Vapemob is usually located in malls and the prices are higher. I will definitely recommend juicyjoes. You can always shop online as there is much more choices available. Yes you have to pay for delivery but comes to the same amount as you save on your fuel cost ( and parking cost if you are going to a mall). You can visit the supporting vendor section of the forum, there is always some vendor with specials.

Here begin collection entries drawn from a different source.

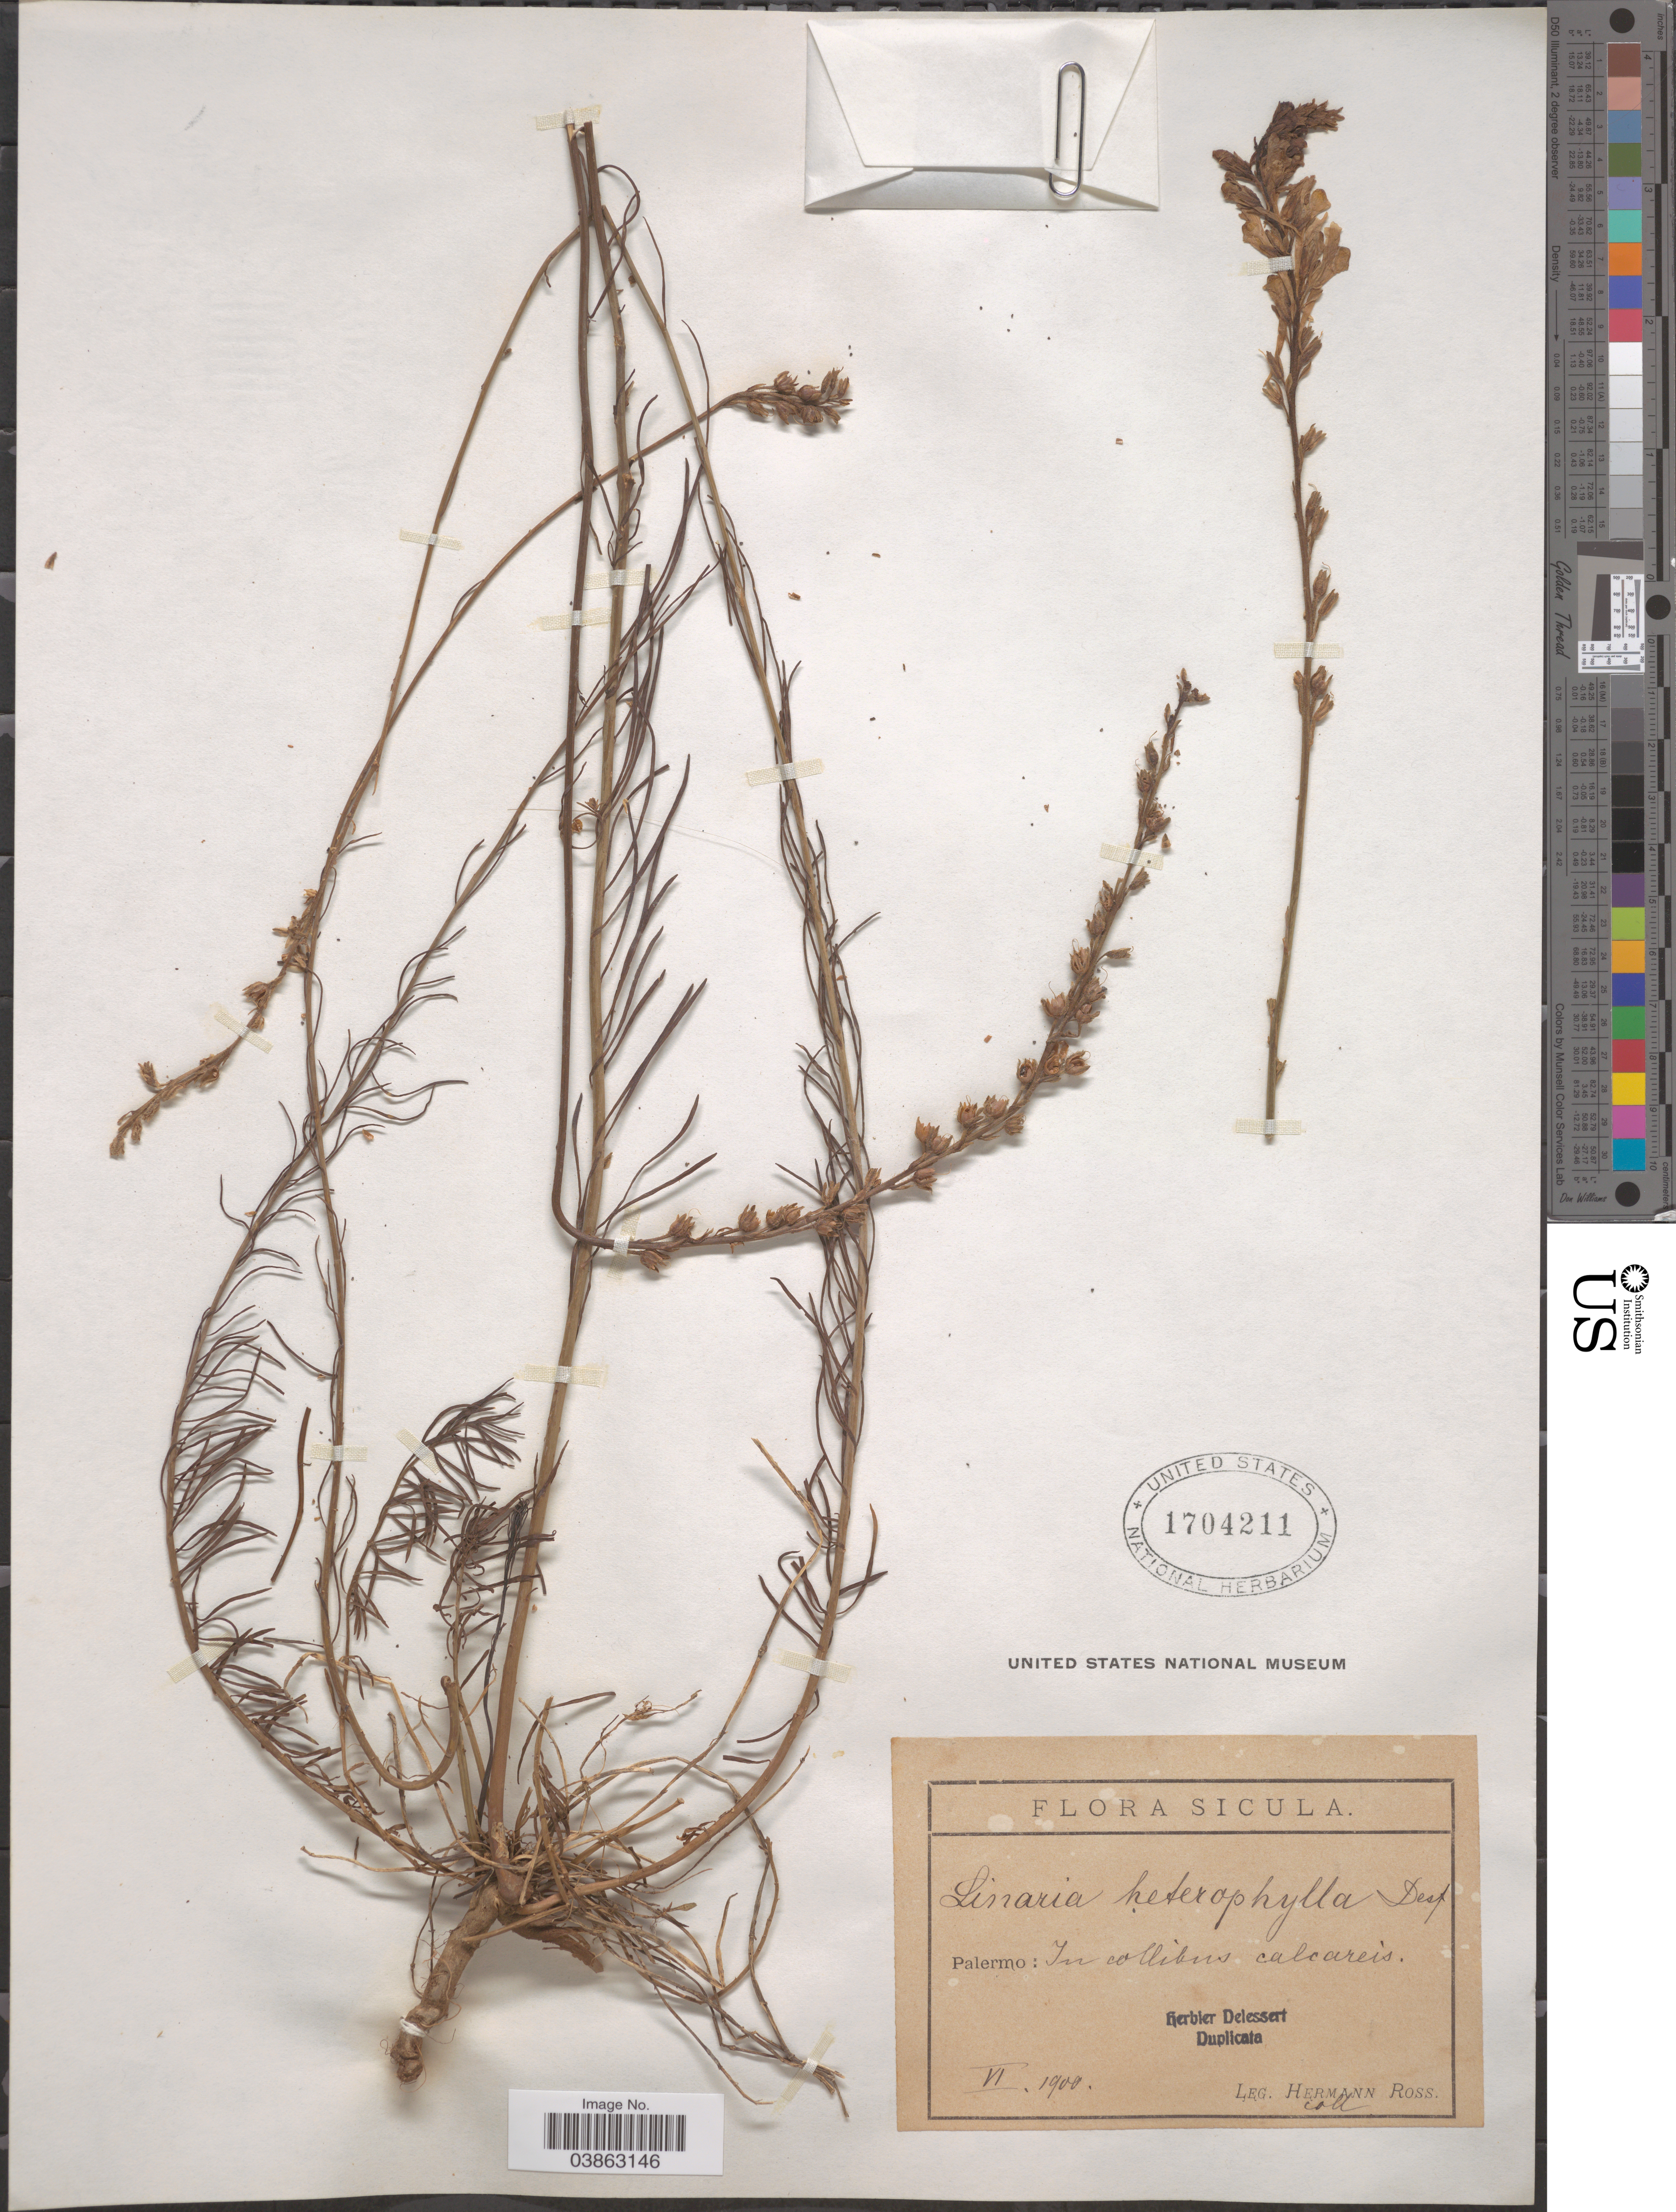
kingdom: Plantae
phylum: Tracheophyta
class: Magnoliopsida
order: Lamiales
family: Plantaginaceae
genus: Linaria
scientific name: Linaria heterophylla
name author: Desf.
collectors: H. Ross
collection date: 1900-06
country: Italy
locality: Sicula. Palermo: In collibus calcareis.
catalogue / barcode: US 1704211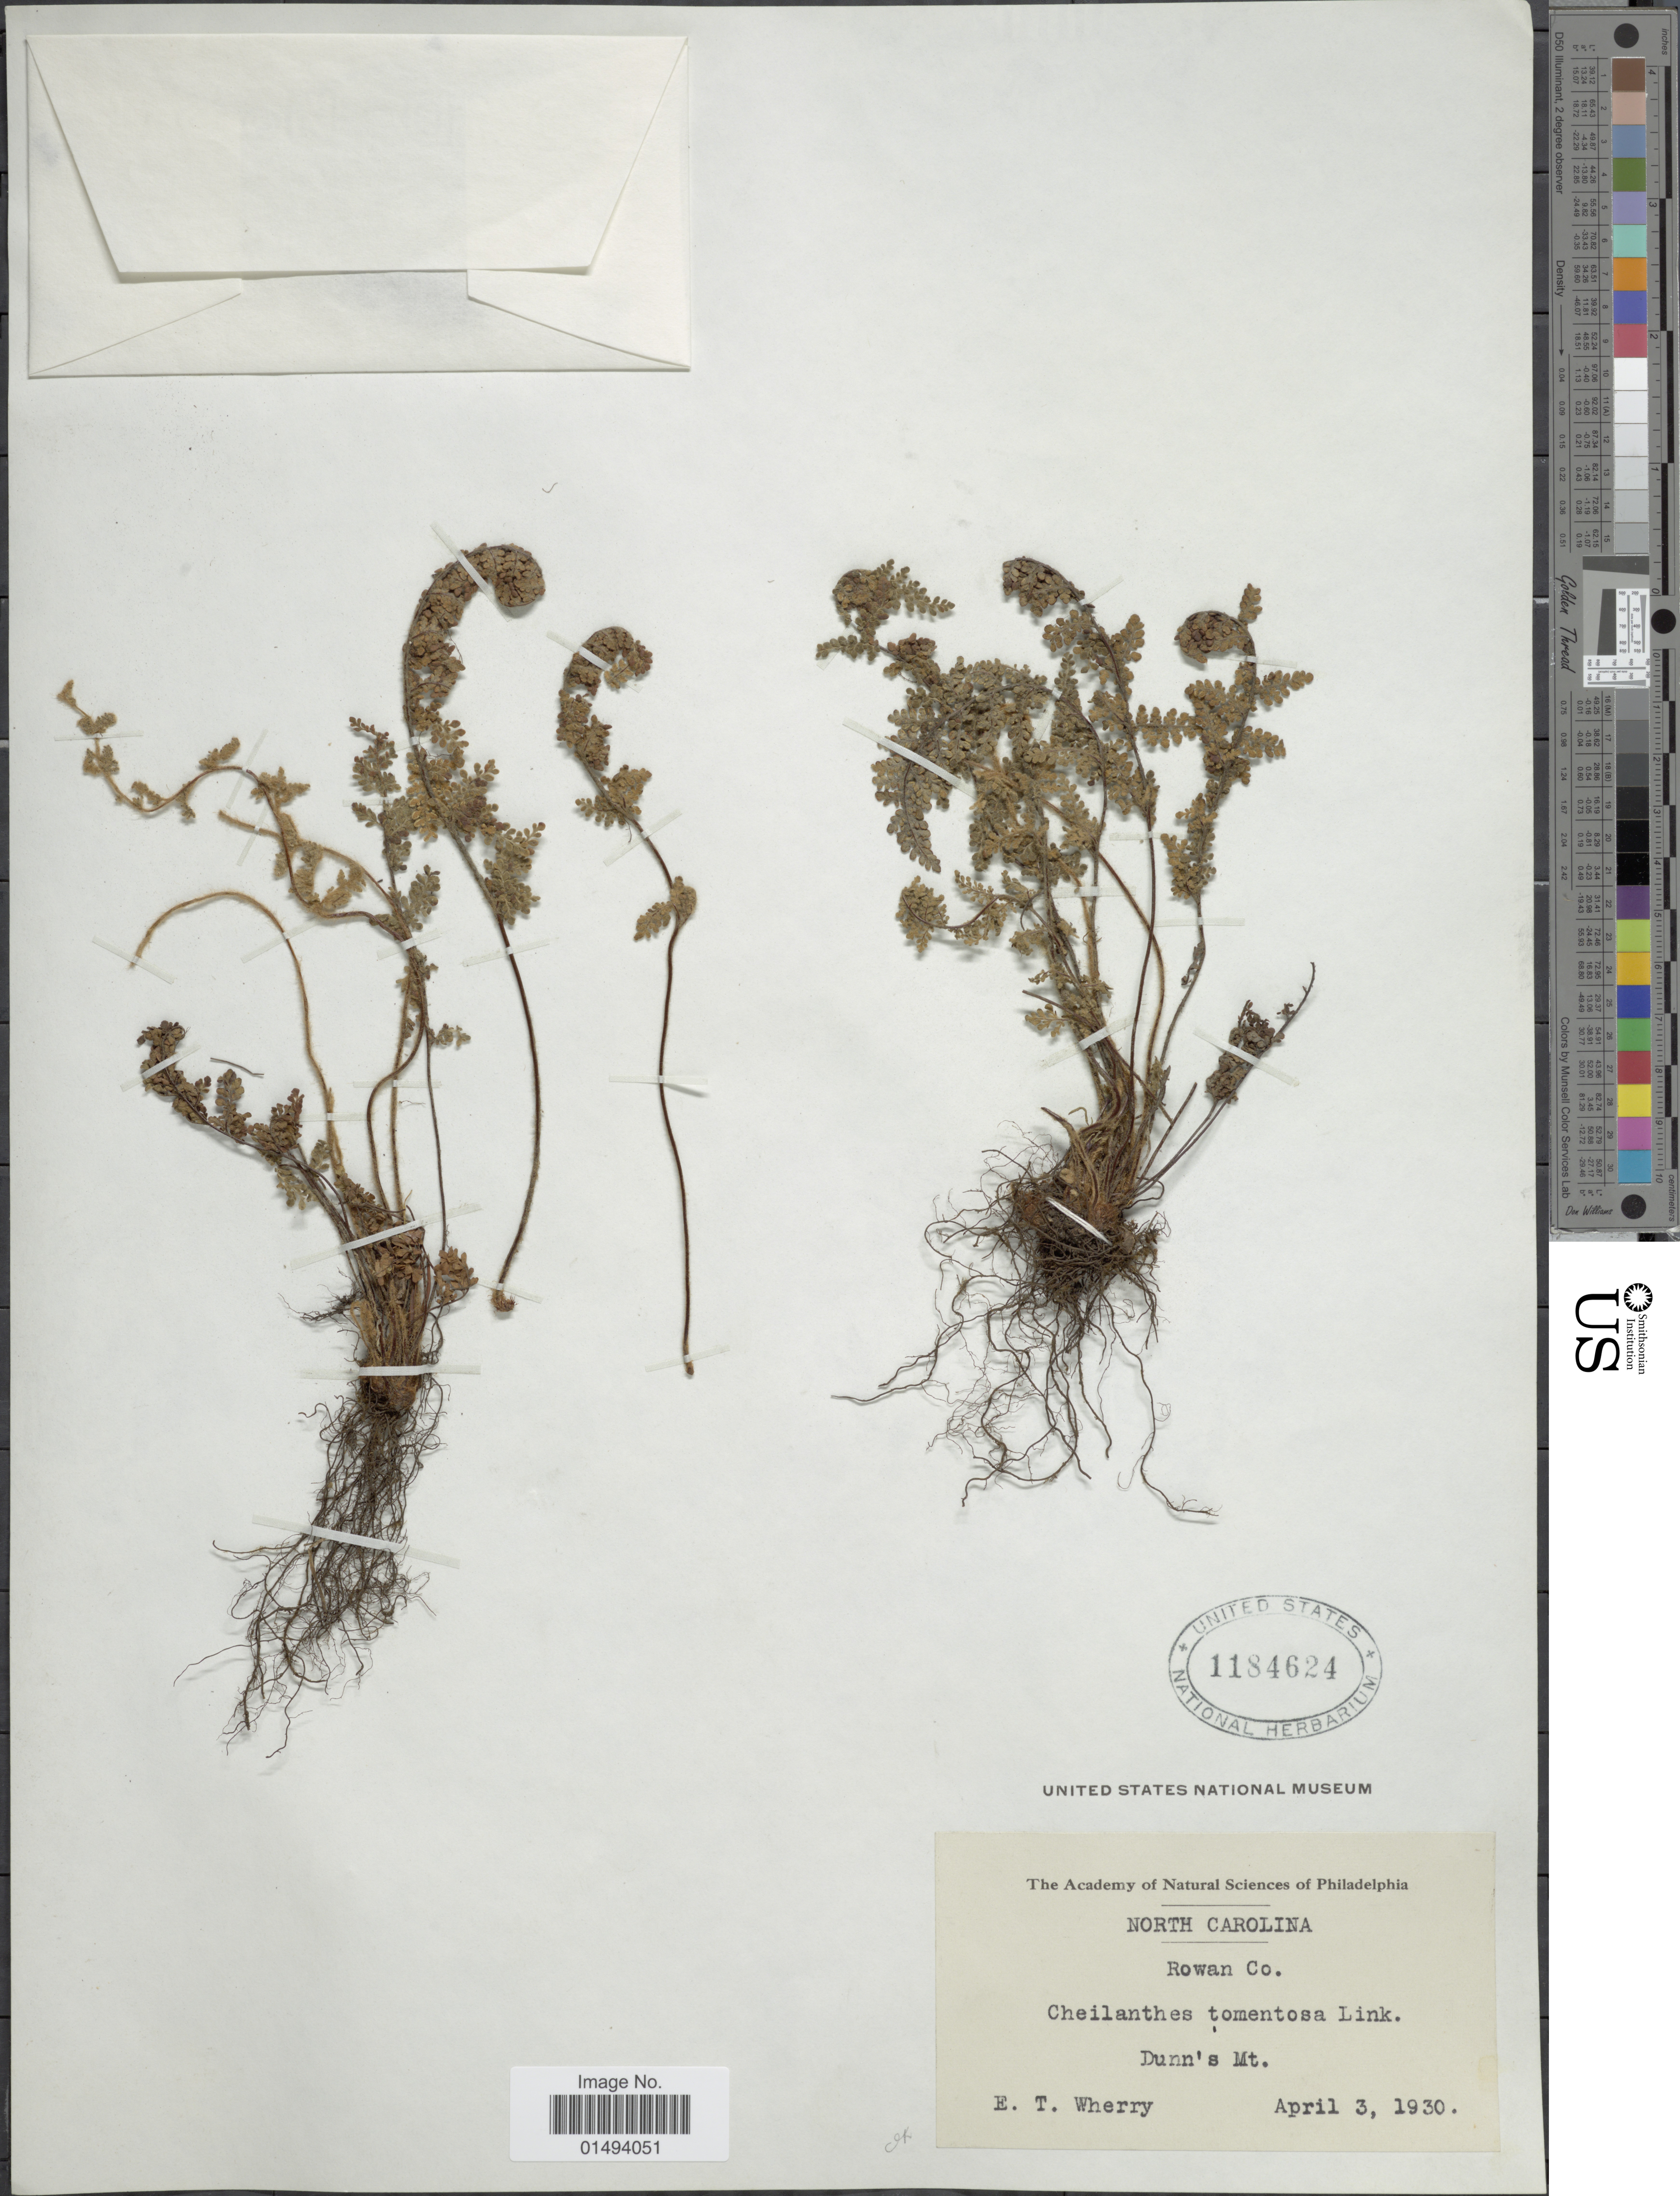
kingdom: Plantae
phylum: Tracheophyta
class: Polypodiopsida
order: Polypodiales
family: Pteridaceae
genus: Myriopteris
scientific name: Myriopteris tomentosa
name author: (Link) Fée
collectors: E. T. Wherry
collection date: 1930-04-03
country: United States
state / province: North Carolina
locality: Rowan Co. Dunn's Mt.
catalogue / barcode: US 1184624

Reactions: Agree 1 | Thanks 1


----------



## Mahir (12/3/18)

The Vapery is right opposite Vape Mob in long street


----------



## franshorn (12/3/18)

Depending where in the northern suburbs, look up The Vape Station. They have quite a few stores around, and have filling stations so you buy juice per ml for something like R2.50. Price gets lower more you buy.

Reactions: Like 1


----------



## blujeenz (12/3/18)

Rich said:


> I am new to the forum, so pardon me as I get into this
> 
> I am looking for a really good Vape Juice shop in Cape Town .. preferably outside of the CBD and in the Northern Suburbs.
> 
> ...


Juicy Joes Durbanville.
Durbanville Store – Please call for directions *(043 555 3333)
Durbanville 
Monday to Friday – 9am to 7pm 
Saturday – 9am to 3pm 
Sunday – Closed *

Reactions: Thanks 1


----------



## Stosta (12/3/18)

Hi @Rich , 

I hope you don't mind but I have moved your thread into "Who Has Stock". The vendors aren't aloowed to reply in the general forums like "Ask a Vape Veteran", so if we move it here, then the vendors can respond to your question too.

Reactions: Like 1


----------



## ShaneW (12/3/18)

Hi @Rich 

We are 1 block away from Tygervalley mall - 34 Door de Kraal ave, Kenridge. We have a large selection of juices and devices - you are welcome to come past and have a look

Reactions: Like 2


----------



## Silver (12/3/18)

Hi @Rich

Definitely go visit *Juicy Joes* in your quest for juices
Their selection of juices is outstanding
They spend a lot of time seeking out and stocking the best of the best.
And you can try many of them there before you buy

I am from JHB and visited their store a few weeks ago when I was in CT. I bought a few juices after trying several.
Their selection is super

Reactions: Thanks 1


----------